Frekwencja na Marszu Niepodległości i Solidarności będzie sprawdzianem zasięgu rządu dusz Jarosława Kaczyńskiego.
05.12.2011 15:34 GOSC.PL
Ilość osób, które wzięły udział w Marszu Niepodległości 11 listopada, przerosła wszelkie oczekiwania. Cokolwiek by mówić o organizatorach imprezy, skrzyknięcie co najmniej kilkunastu tysięcy osób do stolicy na manifestację jest w Polsce nie lada wyczynem. Na Marszu pojawili się nie tylko członkowie i sympatycy Młodzieży Wszechpolskiej i Obozu Narodowo-Radykalnego – przede wszystkim byli to ludzie, którzy chcieli obchodzić polskie święto narodowe. Nie afiliowani przy żadnej partii.
Nic dziwnego, że politycy prawicy chcą uszczknąć z sukcesu coś dla siebie.
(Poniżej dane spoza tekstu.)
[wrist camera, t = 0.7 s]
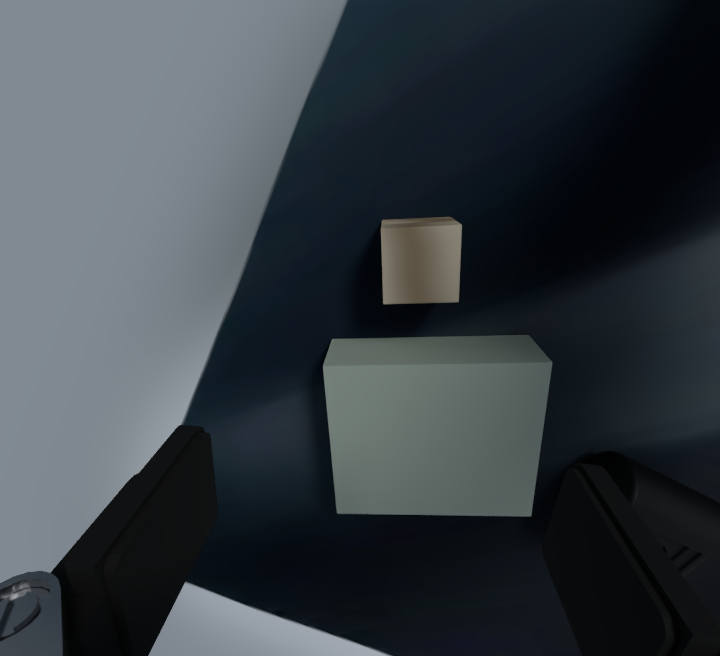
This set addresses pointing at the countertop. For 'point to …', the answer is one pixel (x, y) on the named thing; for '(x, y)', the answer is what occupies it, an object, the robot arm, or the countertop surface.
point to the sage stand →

Stąd nie zaskoczył mnie pomysł Jarosława Kaczyńskiego, by 13 grudnia, w 30. rocznicę stanu wojennego zorganizować Marsz Niepodległości i Solidarności, choć prawdę mówiąc spodziewałem się po prezesie Prawa i Sprawiedliwości większej oryginalności. W połowie miesiąca chcą powtórzyć wyczyn narodowców lub wręcz ich przelicytować. Pomóc ma w tym niemal bliźniacza lista członków komitetu honorowego, na czele którego ma stać lider PiS.
Siły oryginalnego Marszu Niepodległości poszukuje się w różnych źródłach: sprawności organizacyjnej MW i ONR, apartyjnym charakterze imprezy, wreszcie antygazetowyborczej przekorze części środowisk opiniotwórczych. Wiele wyjaśnić może przebieg MNiS. Jeśli okaże się sukcesem, można będzie wyciągnąć z tego wniosek, że obie grupy „maszerujących” się w pewnej mierze pokrywają (choć organizatorzy MN odcinają się od inicjatywy PiS), że można nadal na niej budować własne środowisko i popierającą siebie grupę wyborców. Gorzej, jeśli okaże się, że ten marsz mało kogo, prócz członków Prawa i Sprawiedliwości i dziennikarzy, interesuje. Może to być dowód na to, że podzielający antykomunistyczny, konserwatywny i narodowy światopogląd Polacy popierają PiS tylko jako „mniejsze zło”, ponieważ ich prawdziwej politycznej ojczyzny na partyjnej mapie po prostu nie ma. I że głosować, to oni na partię Kaczyńskiego w ostateczności mogą, ale świętować, bądź uczcić smutną rocznicę wolą we własnym, niepartyjnym gronie. Takich „wyborców z rozsądku” łatwo utracić, nawet jeśli w oczach drobnej grupki innych bywalców Krakowskiego Przedmieścia nadal jest się „zbawcą Polski”.